Table of Contents

Lifelong Learning in Europe

Lifelong Learning in Europe

National Patterns and Challenges

Edited by Ellu Saar, Odd Bjørn Ure and John Holford

Combining qualitative and quantitative methods in a wide-ranging international comparative study, the book explores how far the EUs lifelong learning agenda has been successful and what factors have limited its ability to reshape national adult and lifelong learning systems. The chapters also look at adults’ participation in formal education, what they see as the obstacles to taking part, and the nature of their demand for learning opportunities.

Chapter 1: Lifelong learning: national policies from the European perspective

John Holford and Agata Mleczko

Subjects: education, education policy, teaching and learning, politics and public policy, education policy, social policy and sociology, comparative social policy, education policy

Extract

Two decades ago, an influential article lauded the European Union (EU) as ‘the most successful example of institutionalized international policy co-ordination in the modern world’ (Moravcsik 1993, p. 473).
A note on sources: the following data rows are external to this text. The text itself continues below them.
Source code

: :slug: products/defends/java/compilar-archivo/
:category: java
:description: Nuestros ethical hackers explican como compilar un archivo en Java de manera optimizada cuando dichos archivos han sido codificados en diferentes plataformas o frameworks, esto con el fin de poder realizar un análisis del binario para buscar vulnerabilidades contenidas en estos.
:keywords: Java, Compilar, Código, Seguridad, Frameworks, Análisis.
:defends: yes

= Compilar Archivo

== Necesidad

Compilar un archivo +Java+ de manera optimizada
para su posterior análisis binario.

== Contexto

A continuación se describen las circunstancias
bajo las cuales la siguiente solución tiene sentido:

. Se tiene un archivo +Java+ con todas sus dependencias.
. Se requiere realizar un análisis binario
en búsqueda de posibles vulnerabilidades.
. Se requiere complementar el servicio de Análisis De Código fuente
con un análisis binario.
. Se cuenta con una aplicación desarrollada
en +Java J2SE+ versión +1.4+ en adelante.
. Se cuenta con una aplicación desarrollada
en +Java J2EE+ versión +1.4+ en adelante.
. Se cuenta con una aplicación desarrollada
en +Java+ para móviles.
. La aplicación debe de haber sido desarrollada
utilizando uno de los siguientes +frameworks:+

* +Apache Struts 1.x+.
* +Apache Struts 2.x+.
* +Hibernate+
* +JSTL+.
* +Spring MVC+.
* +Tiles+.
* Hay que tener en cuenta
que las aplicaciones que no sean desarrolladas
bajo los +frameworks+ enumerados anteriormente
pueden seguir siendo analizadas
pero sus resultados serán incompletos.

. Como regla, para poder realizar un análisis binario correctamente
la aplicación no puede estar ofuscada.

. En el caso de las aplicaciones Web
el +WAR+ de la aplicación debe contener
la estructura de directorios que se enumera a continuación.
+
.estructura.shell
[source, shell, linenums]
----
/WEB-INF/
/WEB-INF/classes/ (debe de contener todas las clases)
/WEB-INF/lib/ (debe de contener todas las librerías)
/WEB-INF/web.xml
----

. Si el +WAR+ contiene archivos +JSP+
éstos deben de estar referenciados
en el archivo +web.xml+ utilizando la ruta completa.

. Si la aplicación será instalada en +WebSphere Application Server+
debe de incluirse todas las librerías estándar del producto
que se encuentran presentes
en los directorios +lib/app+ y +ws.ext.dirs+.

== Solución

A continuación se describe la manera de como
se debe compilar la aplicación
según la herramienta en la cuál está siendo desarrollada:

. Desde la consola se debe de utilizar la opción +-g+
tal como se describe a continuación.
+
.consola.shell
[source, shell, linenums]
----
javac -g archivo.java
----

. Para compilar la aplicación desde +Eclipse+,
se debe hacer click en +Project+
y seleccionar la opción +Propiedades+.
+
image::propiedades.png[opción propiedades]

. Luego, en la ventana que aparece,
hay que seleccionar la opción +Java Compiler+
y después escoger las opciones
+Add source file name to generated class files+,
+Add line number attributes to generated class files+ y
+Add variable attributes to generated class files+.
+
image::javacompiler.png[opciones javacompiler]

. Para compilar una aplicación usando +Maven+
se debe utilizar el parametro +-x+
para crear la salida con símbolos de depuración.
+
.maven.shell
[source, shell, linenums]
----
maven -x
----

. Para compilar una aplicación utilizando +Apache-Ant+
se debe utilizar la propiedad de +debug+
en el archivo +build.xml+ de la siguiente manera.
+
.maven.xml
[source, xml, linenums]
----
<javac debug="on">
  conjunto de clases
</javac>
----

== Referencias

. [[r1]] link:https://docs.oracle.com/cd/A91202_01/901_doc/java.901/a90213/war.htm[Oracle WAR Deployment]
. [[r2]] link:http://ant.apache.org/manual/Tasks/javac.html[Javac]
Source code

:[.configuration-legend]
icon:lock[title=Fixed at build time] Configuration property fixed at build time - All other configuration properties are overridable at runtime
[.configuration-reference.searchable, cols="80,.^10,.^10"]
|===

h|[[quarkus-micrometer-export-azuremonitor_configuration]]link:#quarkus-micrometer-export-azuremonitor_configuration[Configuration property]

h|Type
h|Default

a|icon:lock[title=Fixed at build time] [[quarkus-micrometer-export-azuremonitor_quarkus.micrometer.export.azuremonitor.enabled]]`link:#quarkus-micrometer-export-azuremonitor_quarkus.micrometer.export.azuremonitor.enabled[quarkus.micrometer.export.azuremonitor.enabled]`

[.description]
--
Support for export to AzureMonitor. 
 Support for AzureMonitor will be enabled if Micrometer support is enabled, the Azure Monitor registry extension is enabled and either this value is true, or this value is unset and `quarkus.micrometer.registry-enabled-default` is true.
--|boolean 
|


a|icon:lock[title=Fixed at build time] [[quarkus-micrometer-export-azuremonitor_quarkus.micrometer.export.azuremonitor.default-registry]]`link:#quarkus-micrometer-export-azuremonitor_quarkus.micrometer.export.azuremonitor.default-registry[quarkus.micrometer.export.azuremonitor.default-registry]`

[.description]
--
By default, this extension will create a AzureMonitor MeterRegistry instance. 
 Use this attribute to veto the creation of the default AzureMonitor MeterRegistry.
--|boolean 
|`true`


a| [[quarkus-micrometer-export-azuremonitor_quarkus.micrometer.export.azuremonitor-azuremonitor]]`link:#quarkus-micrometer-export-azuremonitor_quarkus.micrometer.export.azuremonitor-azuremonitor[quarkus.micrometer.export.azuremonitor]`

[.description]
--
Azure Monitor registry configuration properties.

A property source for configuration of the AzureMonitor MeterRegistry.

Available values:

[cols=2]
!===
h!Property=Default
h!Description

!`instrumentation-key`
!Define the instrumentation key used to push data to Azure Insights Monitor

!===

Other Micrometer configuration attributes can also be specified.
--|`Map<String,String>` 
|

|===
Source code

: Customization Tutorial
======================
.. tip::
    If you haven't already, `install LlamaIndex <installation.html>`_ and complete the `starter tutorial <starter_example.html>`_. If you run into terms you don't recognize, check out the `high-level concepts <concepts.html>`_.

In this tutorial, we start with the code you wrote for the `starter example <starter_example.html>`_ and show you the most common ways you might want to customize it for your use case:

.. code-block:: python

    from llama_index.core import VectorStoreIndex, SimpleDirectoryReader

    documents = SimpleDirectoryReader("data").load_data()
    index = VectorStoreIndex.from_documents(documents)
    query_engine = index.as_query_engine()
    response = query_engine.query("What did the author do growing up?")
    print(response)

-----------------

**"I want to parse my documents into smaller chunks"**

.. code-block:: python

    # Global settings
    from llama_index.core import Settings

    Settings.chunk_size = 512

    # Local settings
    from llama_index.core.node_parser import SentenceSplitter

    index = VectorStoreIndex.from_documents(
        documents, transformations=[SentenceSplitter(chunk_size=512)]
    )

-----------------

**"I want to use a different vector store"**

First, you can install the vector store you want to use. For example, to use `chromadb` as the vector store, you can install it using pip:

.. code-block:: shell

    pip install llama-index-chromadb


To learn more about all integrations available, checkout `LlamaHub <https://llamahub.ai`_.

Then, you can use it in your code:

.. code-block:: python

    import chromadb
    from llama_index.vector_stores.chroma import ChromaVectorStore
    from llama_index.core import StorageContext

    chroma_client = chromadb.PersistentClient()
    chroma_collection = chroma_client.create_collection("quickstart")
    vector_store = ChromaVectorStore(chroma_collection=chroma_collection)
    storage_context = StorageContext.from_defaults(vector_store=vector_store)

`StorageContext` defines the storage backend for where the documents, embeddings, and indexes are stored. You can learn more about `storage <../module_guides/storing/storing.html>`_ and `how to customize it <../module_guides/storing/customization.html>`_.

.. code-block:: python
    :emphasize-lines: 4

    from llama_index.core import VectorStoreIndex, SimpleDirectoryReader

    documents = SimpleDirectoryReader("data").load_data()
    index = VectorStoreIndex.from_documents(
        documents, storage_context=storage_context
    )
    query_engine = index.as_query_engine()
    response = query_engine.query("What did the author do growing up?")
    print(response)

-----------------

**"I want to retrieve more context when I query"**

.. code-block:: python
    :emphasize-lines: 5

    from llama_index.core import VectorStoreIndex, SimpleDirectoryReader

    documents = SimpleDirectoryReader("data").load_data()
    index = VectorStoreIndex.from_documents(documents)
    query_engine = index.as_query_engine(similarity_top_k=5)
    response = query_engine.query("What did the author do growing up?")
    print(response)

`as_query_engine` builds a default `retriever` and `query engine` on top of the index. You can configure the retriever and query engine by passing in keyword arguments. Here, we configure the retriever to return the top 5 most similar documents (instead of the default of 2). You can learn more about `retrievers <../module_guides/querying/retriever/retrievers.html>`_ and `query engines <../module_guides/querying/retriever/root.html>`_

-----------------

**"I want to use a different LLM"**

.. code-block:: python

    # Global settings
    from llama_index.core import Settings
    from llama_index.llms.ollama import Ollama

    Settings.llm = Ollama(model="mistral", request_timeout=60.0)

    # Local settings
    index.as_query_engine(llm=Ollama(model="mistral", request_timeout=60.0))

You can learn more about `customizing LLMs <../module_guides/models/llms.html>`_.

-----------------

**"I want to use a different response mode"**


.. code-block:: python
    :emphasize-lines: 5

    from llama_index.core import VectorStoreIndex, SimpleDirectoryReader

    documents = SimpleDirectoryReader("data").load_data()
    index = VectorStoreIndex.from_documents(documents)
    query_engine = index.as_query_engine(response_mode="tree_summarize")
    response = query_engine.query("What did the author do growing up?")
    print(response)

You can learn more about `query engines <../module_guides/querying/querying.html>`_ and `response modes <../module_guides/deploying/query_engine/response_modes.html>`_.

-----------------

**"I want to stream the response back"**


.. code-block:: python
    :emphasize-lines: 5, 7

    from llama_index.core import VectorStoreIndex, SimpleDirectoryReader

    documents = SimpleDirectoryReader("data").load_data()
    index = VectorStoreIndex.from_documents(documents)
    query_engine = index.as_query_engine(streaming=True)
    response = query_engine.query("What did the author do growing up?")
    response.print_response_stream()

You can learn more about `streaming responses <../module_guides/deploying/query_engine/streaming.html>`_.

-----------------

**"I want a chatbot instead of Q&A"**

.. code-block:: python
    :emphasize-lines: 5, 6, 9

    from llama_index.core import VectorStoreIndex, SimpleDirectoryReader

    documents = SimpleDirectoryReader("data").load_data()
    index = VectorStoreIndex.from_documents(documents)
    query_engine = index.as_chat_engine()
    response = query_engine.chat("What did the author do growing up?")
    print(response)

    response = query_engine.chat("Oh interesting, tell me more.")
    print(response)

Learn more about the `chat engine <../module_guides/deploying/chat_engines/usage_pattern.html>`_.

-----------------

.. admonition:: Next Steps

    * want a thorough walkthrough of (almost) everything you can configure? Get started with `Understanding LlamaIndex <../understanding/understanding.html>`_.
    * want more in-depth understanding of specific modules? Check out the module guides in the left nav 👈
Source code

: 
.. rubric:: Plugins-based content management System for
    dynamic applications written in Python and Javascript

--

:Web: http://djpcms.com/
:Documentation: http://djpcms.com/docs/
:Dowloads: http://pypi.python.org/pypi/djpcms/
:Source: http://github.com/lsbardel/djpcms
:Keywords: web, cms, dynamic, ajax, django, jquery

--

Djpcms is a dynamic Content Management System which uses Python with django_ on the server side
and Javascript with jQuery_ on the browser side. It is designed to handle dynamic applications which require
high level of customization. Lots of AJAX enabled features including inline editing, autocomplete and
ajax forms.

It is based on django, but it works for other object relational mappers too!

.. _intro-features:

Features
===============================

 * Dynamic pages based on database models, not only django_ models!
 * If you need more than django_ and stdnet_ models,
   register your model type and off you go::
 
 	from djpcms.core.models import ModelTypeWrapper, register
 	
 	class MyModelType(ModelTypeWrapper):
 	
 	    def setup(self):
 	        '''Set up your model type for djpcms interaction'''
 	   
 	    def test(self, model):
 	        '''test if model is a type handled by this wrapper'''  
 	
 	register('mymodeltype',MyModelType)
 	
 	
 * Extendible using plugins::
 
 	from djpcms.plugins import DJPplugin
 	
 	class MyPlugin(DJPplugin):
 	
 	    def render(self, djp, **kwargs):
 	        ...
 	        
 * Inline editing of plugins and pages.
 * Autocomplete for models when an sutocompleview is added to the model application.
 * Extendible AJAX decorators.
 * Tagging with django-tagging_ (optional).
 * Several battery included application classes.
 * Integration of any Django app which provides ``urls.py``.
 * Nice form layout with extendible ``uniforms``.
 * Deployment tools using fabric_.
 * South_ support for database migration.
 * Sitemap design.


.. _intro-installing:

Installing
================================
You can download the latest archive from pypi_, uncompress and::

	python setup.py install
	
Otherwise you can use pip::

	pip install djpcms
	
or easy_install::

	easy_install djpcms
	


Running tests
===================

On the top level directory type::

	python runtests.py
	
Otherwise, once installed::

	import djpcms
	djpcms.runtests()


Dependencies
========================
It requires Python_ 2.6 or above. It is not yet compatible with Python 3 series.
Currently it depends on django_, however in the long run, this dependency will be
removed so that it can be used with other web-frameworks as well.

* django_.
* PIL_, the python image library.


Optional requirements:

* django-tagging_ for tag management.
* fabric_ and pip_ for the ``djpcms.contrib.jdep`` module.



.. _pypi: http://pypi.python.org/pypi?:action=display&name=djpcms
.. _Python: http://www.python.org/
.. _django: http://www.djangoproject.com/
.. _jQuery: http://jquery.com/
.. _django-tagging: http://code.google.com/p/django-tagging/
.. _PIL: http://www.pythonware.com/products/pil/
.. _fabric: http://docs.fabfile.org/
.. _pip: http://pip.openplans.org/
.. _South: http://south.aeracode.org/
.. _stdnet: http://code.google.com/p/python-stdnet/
A few years earlier, in 1988, Jacques Delors – then President of the European Commission – had claimed that about 80 per cent of the socio-economic legislation in EU member states stemmed from the EU’s treaties, policies and legislation (Wallace et al. 2005, p. 3). Since then, the EU has grown – from 12 member states and 350 million people, to 27 member states comprising over 500 million people. The hubris which accompanied this growth was of a piece with the so-called ‘end of history’: the collapse of the Communist governments of Central and Eastern Europe and the apparently inexorable onward march of globalized markets. By the time the European Council met at Lisbon in early 2000, the EU’s optimism embraced not only continued expansion, but a new currency (plans for the euro were far advanced), a new constitution, and ‘a new strategic goal . . . to become the most competitive and dynamic knowledge-based economy in the world capable of sustainable economic growth with more and better jobs and greater social cohesion’ by 2010 (CEC 2000).